All the features are described at the Tagset.
UNLization (ENG-UNL)
The UNLization process is performed in three different steps:
- Segmentation of English sentences is done automatically by the machine. It uses some punctuation signs (such as ".","?","!") and special characters (end of line, end of paragraph) as sentence boundaries. As the sentences of Corpus500 are provided one per line, this step does not require any action from the grammar developer.
- Tokenization of each sentence is done against the dictionary entries, from left to right, following the principle of the longest first. As there are several lexical ambiguities, even in a simple corpus as Corpus500, some disambiguation rules are required to induce the correct lexical choice.
- Transformation applies after tokenization and is divided in five different steps:
- Normalization prepares the input for the transformation rules. In the normalization step, we delete blank spaces, replace some words by symbols (such as "point" by ".", when between numbers), process numbers and temporary words (such as proper nouns) and standardize the feature structure of the nodes (by informing, for instance, that words having the feature "SNGT" (singulare tantum) are also "SNG" (singular); that "N" is a value of the attribute "LEX"; etc).
- Parsing performs the syntactic analysis of the normalized input.
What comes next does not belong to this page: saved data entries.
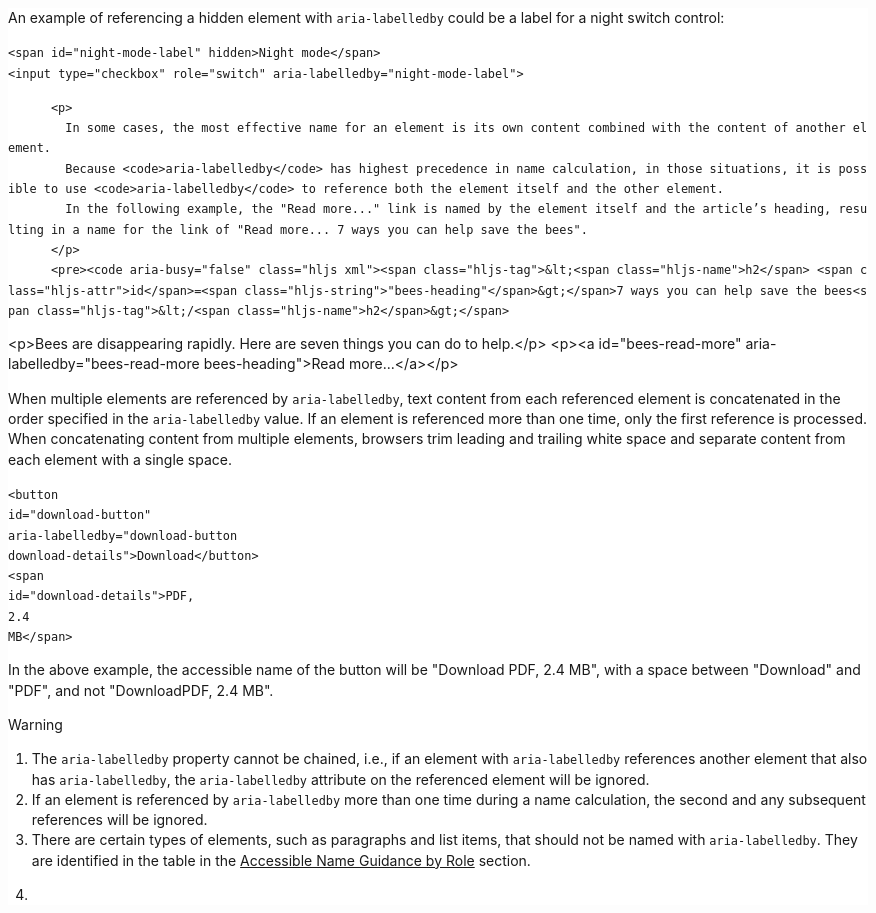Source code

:  <p>An example of referencing a hidden element with <code>aria-labelledby</code> could be a label for a night switch control:</p>
      <pre><code aria-busy="false" class="hljs xml"><span class="hljs-tag">&lt;<span class="hljs-name">span</span> <span class="hljs-attr">id</span>=<span class="hljs-string">"night-mode-label"</span> <span class="hljs-attr">hidden</span>&gt;</span>Night mode<span class="hljs-tag">&lt;/<span class="hljs-name">span</span>&gt;</span>
<span class="hljs-tag">&lt;<span class="hljs-name">input</span> <span class="hljs-attr">type</span>=<span class="hljs-string">"checkbox"</span> <span class="hljs-attr">role</span>=<span class="hljs-string">"switch"</span> <span class="hljs-attr">aria-labelledby</span>=<span class="hljs-string">"night-mode-label"</span>&gt;</span></code></pre>

          <p>
            In some cases, the most effective name for an element is its own content combined with the content of another element.
            Because <code>aria-labelledby</code> has highest precedence in name calculation, in those situations, it is possible to use <code>aria-labelledby</code> to reference both the element itself and the other element.
            In the following example, the "Read more..." link is named by the element itself and the article’s heading, resulting in a name for the link of "Read more... 7 ways you can help save the bees".
          </p>
          <pre><code aria-busy="false" class="hljs xml"><span class="hljs-tag">&lt;<span class="hljs-name">h2</span> <span class="hljs-attr">id</span>=<span class="hljs-string">"bees-heading"</span>&gt;</span>7 ways you can help save the bees<span class="hljs-tag">&lt;/<span class="hljs-name">h2</span>&gt;</span>
<span class="hljs-tag">&lt;<span class="hljs-name">p</span>&gt;</span>Bees are disappearing rapidly. Here are seven things you can do to help.<span class="hljs-tag">&lt;/<span class="hljs-name">p</span>&gt;</span>
<span class="hljs-tag">&lt;<span class="hljs-name">p</span>&gt;</span><span class="hljs-tag">&lt;<span class="hljs-name">a</span> <span class="hljs-attr">id</span>=<span class="hljs-string">"bees-read-more"</span> <span class="hljs-attr">aria-labelledby</span>=<span class="hljs-string">"bees-read-more bees-heading"</span>&gt;</span>Read more...<span class="hljs-tag">&lt;/<span class="hljs-name">a</span>&gt;</span><span class="hljs-tag">&lt;/<span class="hljs-name">p</span>&gt;</span></code></pre>
          <p>
            When multiple elements are referenced by <code>aria-labelledby</code>, text content from each referenced element is concatenated in the order specified in the <code>aria-labelledby</code> value.
            If an element is referenced more than one time, only the first reference is processed.
            When concatenating content from multiple elements, browsers trim leading and trailing white space and separate content from each element with a single space.
          </p>
          <pre><code aria-busy="false" class="hljs xml"><span class="hljs-tag">&lt;<span class="hljs-name">button</span> <span class="hljs-attr">id</span>=<span class="hljs-string">"download-button"</span> <span class="hljs-attr">aria-labelledby</span>=<span class="hljs-string">"download-button download-details"</span>&gt;</span>Download<span class="hljs-tag">&lt;/<span class="hljs-name">button</span>&gt;</span>
<span class="hljs-tag">&lt;<span class="hljs-name">span</span> <span class="hljs-attr">id</span>=<span class="hljs-string">"download-details"</span>&gt;</span>PDF, 2.4 MB<span class="hljs-tag">&lt;/<span class="hljs-name">span</span>&gt;</span></code></pre>
          <p>In the above example, the accessible name of the button will be "Download PDF, 2.4 MB", with a space between "Download" and "PDF", and not "DownloadPDF, 2.4 MB".</p>
          <div class="warning" id="issue-container-generatedID-39"><div role="heading" class="warning-title marker" id="h-warning-3" aria-level="6"><span>Warning</span></div><ol class="">
            <li>The <code>aria-labelledby</code> property cannot be chained, i.e., if an element with <code>aria-labelledby</code> references another element that also has <code>aria-labelledby</code>, the <code>aria-labelledby</code> attribute on the referenced element will be ignored.</li>
            <li>If an element is referenced by <code>aria-labelledby</code> more than one time during a name calculation, the second and any subsequent references will be ignored.</li>
            <li>There are certain types of elements, such as paragraphs and list items,  that should not be named with <code>aria-labelledby</code>. They are identified in the table in the <a href="/fundamentals/names-and-descriptions/#naming_role_guidance">Accessible Name Guidance by Role</a> section.</li>
            <li>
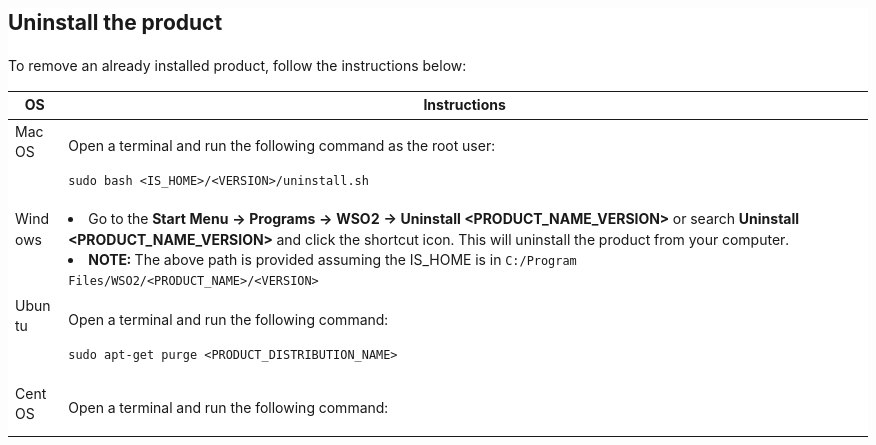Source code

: ## Uninstall the product

To remove an already installed product, follow the instructions below:

<table>
<thead>
<tr class="header">
<th>OS</th>
<th>Instructions</th>
</tr>
</thead>
<tbody>
<tr class="odd">
<td>Mac OS</td>
<td><div class="content-wrapper">
<p>Open a terminal and run the following command as the root user:</p>
<div class="code panel pdl" style="border-width: 1px;">
<div class="codeContent panelContent pdl">
<div class="sourceCode" id="cb1" data-syntaxhighlighter-params="brush: java; gutter: false; theme: Confluence" 
data-theme="Confluence" style="brush: java; gutter: false; theme: Confluence"><pre class="sourceCode java"><code 
class="sourceCode java"><a class="sourceLine" id="cb1-1" title="1">sudo bash &lt;IS_HOME&gt;/&lt;VERSION&gt;/uninstall.<span class="fu">sh</span></a></code></pre></div>
</div>
</div>
</div></td>
</tr>
<tr class="even">
<td>Windows</td>
<td>
<li>Go to the <strong>Start Menu -&gt; Programs -&gt; WSO2 -&gt; Uninstall &lt;PRODUCT_NAME_VERSION&gt;</strong> or 
search <strong>Uninstall &lt;PRODUCT_NAME_VERSION&gt;</strong> and click the shortcut icon. This will uninstall the 
product from your computer. </li>
<li><b>NOTE:</b> The above path is provided assuming the IS_HOME is in <code>C:/Program 
Files/WSO2/&lt;PRODUCT_NAME>/&lt;VERSION></code></li>
</td>
</tr>
<tr class="odd">
<td>Ubuntu</td>
<td><div class="content-wrapper">
<p>Open a terminal and run the following command:</p>
<div class="code panel pdl" style="border-width: 1px;">
<div class="codeContent panelContent pdl">
<div class="sourceCode" id="cb2" data-syntaxhighlighter-params="brush: java; gutter: false; theme: Confluence" data-theme="Confluence" style="brush: java; gutter: false; theme: Confluence"><pre class="sourceCode java"><code class="sourceCode java"><a class="sourceLine" id="cb2-1" title="1">sudo apt-get purge &lt;PRODUCT_DISTRIBUTION_NAME&gt;</a></code></pre></div>
</div>
</div>
</div></td>
</tr>
<tr class="even">
<td>CentOS</td>
<td><div class="content-wrapper">
<p>Open a terminal and run the following command:</p>
<div class="code panel pdl" style="border-width: 1px;">
<div class="codeContent panelContent pdl">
The parsing follows some general procedures coming from the X-bar theory and results in a tree structure with binary branching with the following configuration:
XP / \ spec XB / \ XB adjt / \ X comp | head
- Where X is the category of any of the heads (N,V,J,A,P,D,I,C), XB is any of the intermediate projections (there can be as many intermediate projections as complements (comp) and adjuncts (adjt) in a phrase) and XP is the maximal projection, always linking the topmost intermediate projection to the specifier (spec).
- Dearborization rewrites the tree structure as a graph structure, replacing intermediate (XB) and maximal projections (XP) by head-driven binary syntactic relations: XS(head,spec), XC(head,comp) and XA(head,adjt), where X is the category of any of the heads (e.g.,VC means complement to the verb).
- Interpretation replaces syntactic binary relations by the UNL semantic binary relations (e.g., VC(head,comp) may be rewritten as obj(head,comp)).
- Rectification adjusts the output graph to the UNL Standards.
Tokenization
The tokenization is done with the English Disambiguation Grammar.